──────── Data shown ────────

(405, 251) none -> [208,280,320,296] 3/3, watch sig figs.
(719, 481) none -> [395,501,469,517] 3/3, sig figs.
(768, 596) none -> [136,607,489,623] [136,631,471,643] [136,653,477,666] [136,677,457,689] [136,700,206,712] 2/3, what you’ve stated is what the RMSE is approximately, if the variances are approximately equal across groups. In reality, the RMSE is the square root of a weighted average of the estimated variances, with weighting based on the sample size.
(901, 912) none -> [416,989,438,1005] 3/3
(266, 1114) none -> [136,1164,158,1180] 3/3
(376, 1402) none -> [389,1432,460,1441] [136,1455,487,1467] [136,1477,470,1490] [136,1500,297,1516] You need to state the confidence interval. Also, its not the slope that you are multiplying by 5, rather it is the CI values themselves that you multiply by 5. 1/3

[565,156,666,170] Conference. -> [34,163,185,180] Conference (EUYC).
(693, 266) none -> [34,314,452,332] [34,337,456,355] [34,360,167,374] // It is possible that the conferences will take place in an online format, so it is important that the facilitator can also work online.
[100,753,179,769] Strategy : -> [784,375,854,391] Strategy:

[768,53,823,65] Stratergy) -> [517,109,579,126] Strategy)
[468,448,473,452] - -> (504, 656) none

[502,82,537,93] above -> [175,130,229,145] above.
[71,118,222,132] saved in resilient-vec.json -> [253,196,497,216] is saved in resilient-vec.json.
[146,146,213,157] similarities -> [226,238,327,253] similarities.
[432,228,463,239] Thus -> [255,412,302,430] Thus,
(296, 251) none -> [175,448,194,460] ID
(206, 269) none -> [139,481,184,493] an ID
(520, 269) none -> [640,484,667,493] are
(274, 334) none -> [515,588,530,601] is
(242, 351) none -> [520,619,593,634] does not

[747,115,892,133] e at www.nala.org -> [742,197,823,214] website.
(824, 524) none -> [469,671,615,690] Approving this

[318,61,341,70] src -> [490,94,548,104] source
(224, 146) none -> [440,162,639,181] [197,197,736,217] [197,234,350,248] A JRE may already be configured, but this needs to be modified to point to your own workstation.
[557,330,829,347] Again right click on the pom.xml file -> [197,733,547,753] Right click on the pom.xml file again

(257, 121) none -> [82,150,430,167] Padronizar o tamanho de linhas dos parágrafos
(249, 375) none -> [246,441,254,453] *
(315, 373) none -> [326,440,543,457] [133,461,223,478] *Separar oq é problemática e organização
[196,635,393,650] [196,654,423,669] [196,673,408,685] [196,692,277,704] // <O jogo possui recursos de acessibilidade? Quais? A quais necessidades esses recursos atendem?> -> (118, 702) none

────────

Your task is to write out the lines from the one with "[146,146,213,157] similarities ->" through the end of the records, exactly and with nothing added.

* **Written response**:
[146,146,213,157] similarities -> [226,238,327,253] similarities.
[432,228,463,239] Thus -> [255,412,302,430] Thus,
(296, 251) none -> [175,448,194,460] ID
(206, 269) none -> [139,481,184,493] an ID
(520, 269) none -> [640,484,667,493] are
(274, 334) none -> [515,588,530,601] is
(242, 351) none -> [520,619,593,634] does not

[747,115,892,133] e at www.nala.org -> [742,197,823,214] website.
(824, 524) none -> [469,671,615,690] Approving this

[318,61,341,70] src -> [490,94,548,104] source
(224, 146) none -> [440,162,639,181] [197,197,736,217] [197,234,350,248] A JRE may already be configured, but this needs to be modified to point to your own workstation.
[557,330,829,347] Again right click on the pom.xml file -> [197,733,547,753] Right click on the pom.xml file again

(257, 121) none -> [82,150,430,167] Padronizar o tamanho de linhas dos parágrafos
(249, 375) none -> [246,441,254,453] *
(315, 373) none -> [326,440,543,457] [133,461,223,478] *Separar oq é problemática e organização
[196,635,393,650] [196,654,423,669] [196,673,408,685] [196,692,277,704] // <O jogo possui recursos de acessibilidade? Quais? A quais necessidades esses recursos atendem?> -> (118, 702) none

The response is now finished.